▶ _ASSIGNMENT_
Using the news report below on Vermont's coronavirus guidance, list every action that officials are said to urge residents to take.

As coronavirus cases continue to spike in Vermont, state officials are urging residents to stay home for the holidays and limit small gatherings.
"I am strongly urging people to lay low this season and forego non essential travel," Health Commissioner Dr. Mark Levine said Friday. "Guests can bring the virus into your home without even knowing they're affected, and that they are in their pre symptomatic period."
Officials emphasized the importance of following coronavirus health guidelines Friday in order to allow in-person learning to continue at Vermont schools as small gatherings lead to more cases. They issued an advisory limiting gatherings to 10 or fewer people, and also urged people to get a flu shot before Thanksgiving.
"As you know, we've seen a rise in cases over the last two to three weeks and while our positivity rate remains low and we haven't approached any of the warning flags we've set, I'm still concerned," Gov. Phil Scott said Friday. "We're seeing cases turned into clusters and outbreaks."

▶ _DATASET CONTENT_
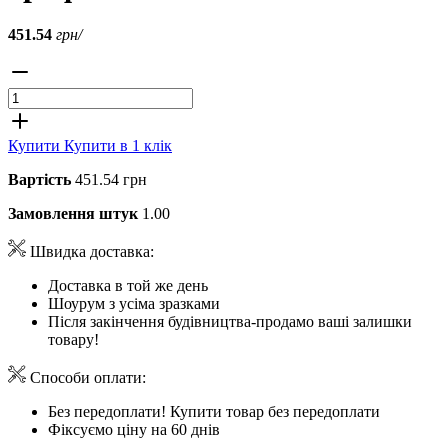
451.54
грн/
Купити
Купити в 1 клік
Вартість
451.54 грн
Замовлення штук
1.00
Швидка доставка:
Доставка в той же день
Шоурум з усіма зразками
Після закінчення будівництва-продамо ваші залишки
товару!
Способи оплати:
Без передоплати! Купити товар без передоплати
Фіксуємо ціну на 60 днів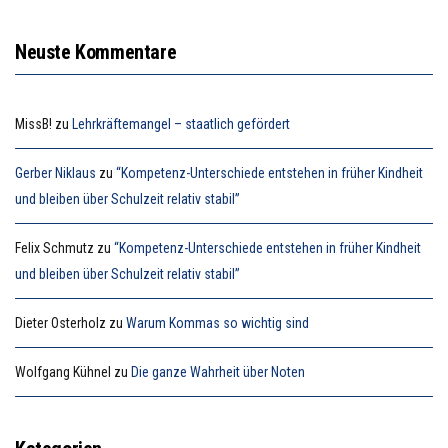
Neuste Kommentare
MissB!
zu
Lehrkräftemangel – staatlich gefördert
Gerber Niklaus
zu
“Kompetenz-Unterschiede entstehen in früher Kindheit
und bleiben über Schulzeit relativ stabil”
Felix Schmutz
zu
“Kompetenz-Unterschiede entstehen in früher Kindheit
und bleiben über Schulzeit relativ stabil”
Dieter Osterholz
zu
Warum Kommas so wichtig sind
Wolfgang Kühnel
zu
Die ganze Wahrheit über Noten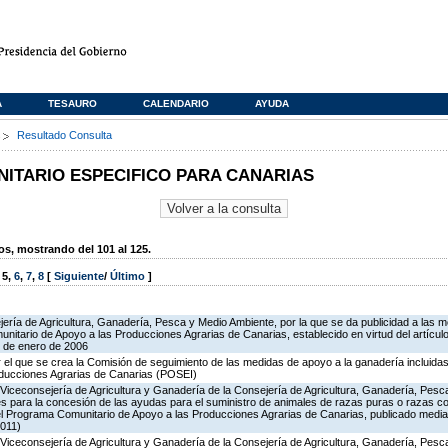
A
TESAURO
CALENDARIO
AYUDA
s
Resultado Consulta
TARIO ESPECIFICO PARA CANARIAS
, mostrando del 101 al 125.
,
5
,
6
,
7
,
8
[
Siguiente
/
Último
]
ería de Agricultura, Ganadería, Pesca y Medio Ambiente, por la que se da publicidad a las m
nitario de Apoyo a las Producciones Agrarias de Canarias, establecido en virtud del artícul
0 de enero de 2006
 el que se crea la Comisión de seguimiento de las medidas de apoyo a la ganadería incluida
oducciones Agrarias de Canarias (POSEI)
Viceconsejería de Agricultura y Ganadería de la Consejería de Agricultura, Ganadería, Pesc
s para la concesión de las ayudas para el suministro de animales de razas puras o razas co
del Programa Comunitario de Apoyo a las Producciones Agrarias de Canarias, publicado medi
011)
Viceconsejería de Agricultura y Ganadería de la Consejería de Agricultura, Ganadería, Pesc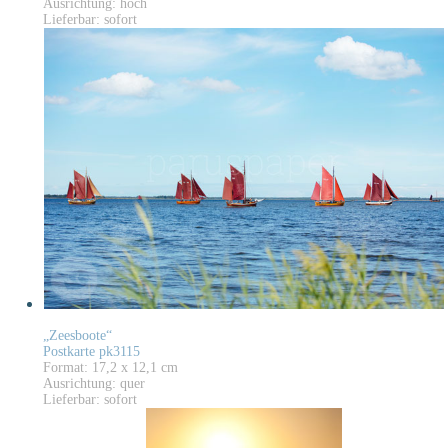
Ausrichtung: hoch
Lieferbar: sofort
„Zeesboote“
Postkarte pk3115
Format: 17,2 x 12,1 cm
Ausrichtung: quer
Lieferbar: sofort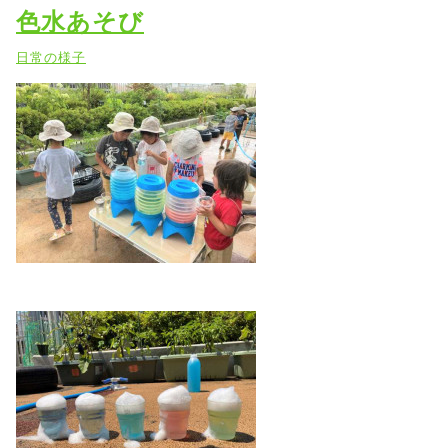
色水あそび
日常の様子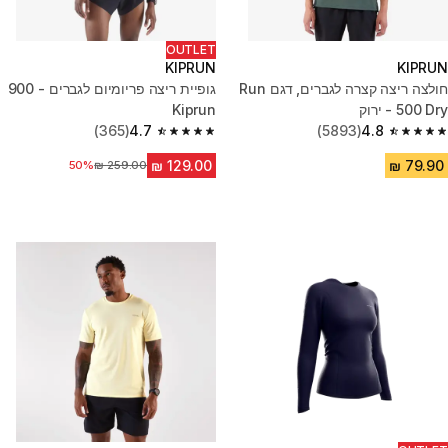
OUTLET
KIPRUN
KIPRUN
חולצה ריצה קצרה לגברים, דגם Run
גופיית ריצה פריומיום לגברים - 900
500 Dry - ירוק
Kiprun
(365)
4.7
(5893)
4.8
4.7 out of 5 stars from 365 reviews
4.8 out of 5 stars from 5893 reviews
מחיר לפני הנחה
50%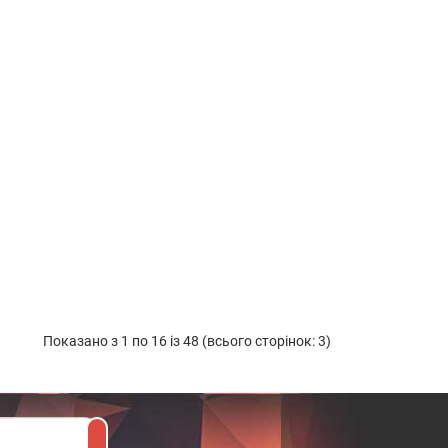
Показано з 1 по 16 із 48 (всього сторінок: 3)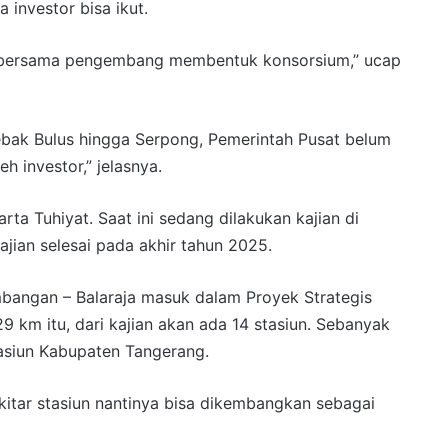
 investor bisa ikut.
MRT bersama pengembang membentuk konsorsium,” ucap
ebak Bulus hingga Serpong, Pemerintah Pusat belum
 investor,” jelasnya.
ta Tuhiyat. Saat ini sedang dilakukan kajian di
ajian selesai pada akhir tahun 2025.
mbangan – Balaraja masuk dalam Proyek Strategis
9 km itu, dari kajian akan ada 14 stasiun. Sebanyak
tasiun Kabupaten Tangerang.
kitar stasiun nantinya bisa dikembangkan sebagai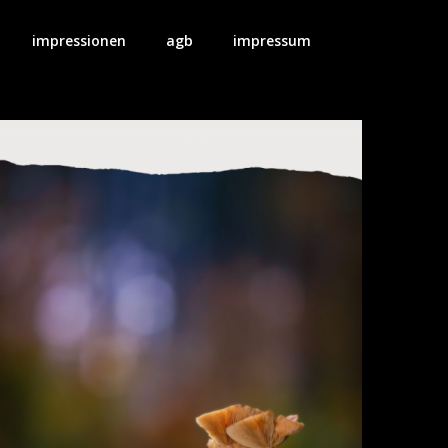
impressionen
agb
impressum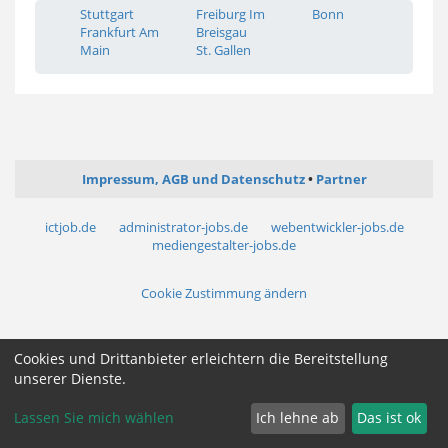
Stuttgart
Freiburg Im
Bonn
Frankfurt Am
Breisgau
Main
St. Gallen
Impressum, AGB und Datenschutz
Partner
ictjob.de
administrator-jobs.de
webentwickler-jobs.de
mediengestalter-jobs.de
Cookie Zustimmung ändern
Cookies und Drittanbieter erleichtern die Bereitstellung
unserer Dienste.
Lassen Sie mich wählen
Ich lehne ab
Das ist ok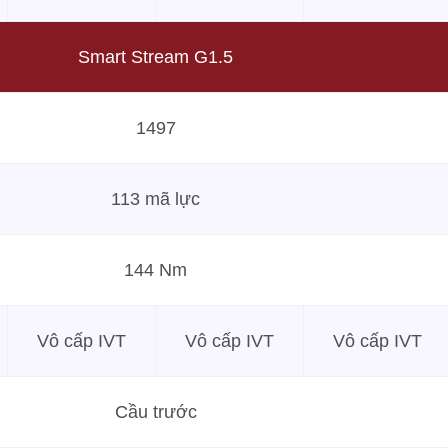
Smart Stream G1.5
1497
113 mã lực
144 Nm
Vô cấp IVT
Vô cấp IVT
Vô cấp IVT
Cầu trước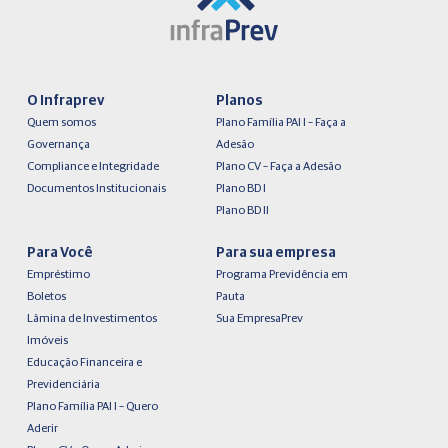
O Infraprev
Planos
Quem somos
Plano Família PAI I – Faça a
Governança
Adesão
Compliance e Integridade
Plano CV – Faça a Adesão
Documentos Institucionais
Plano BD I
Plano BD II
Para Você
Para sua empresa
Empréstimo
Programa Previdência em
Boletos
Pauta
Lâmina de Investimentos
Sua EmpresaPrev
Imóveis
Educação Financeira e
Previdenciária
Plano Família PAI I – Quero
Aderir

▶ _RESPONSE_
- Stay home for the holidays
- Limit small gatherings
- Lay low this season
- Forego non essential travel
- Get a flu shot before Thanksgiving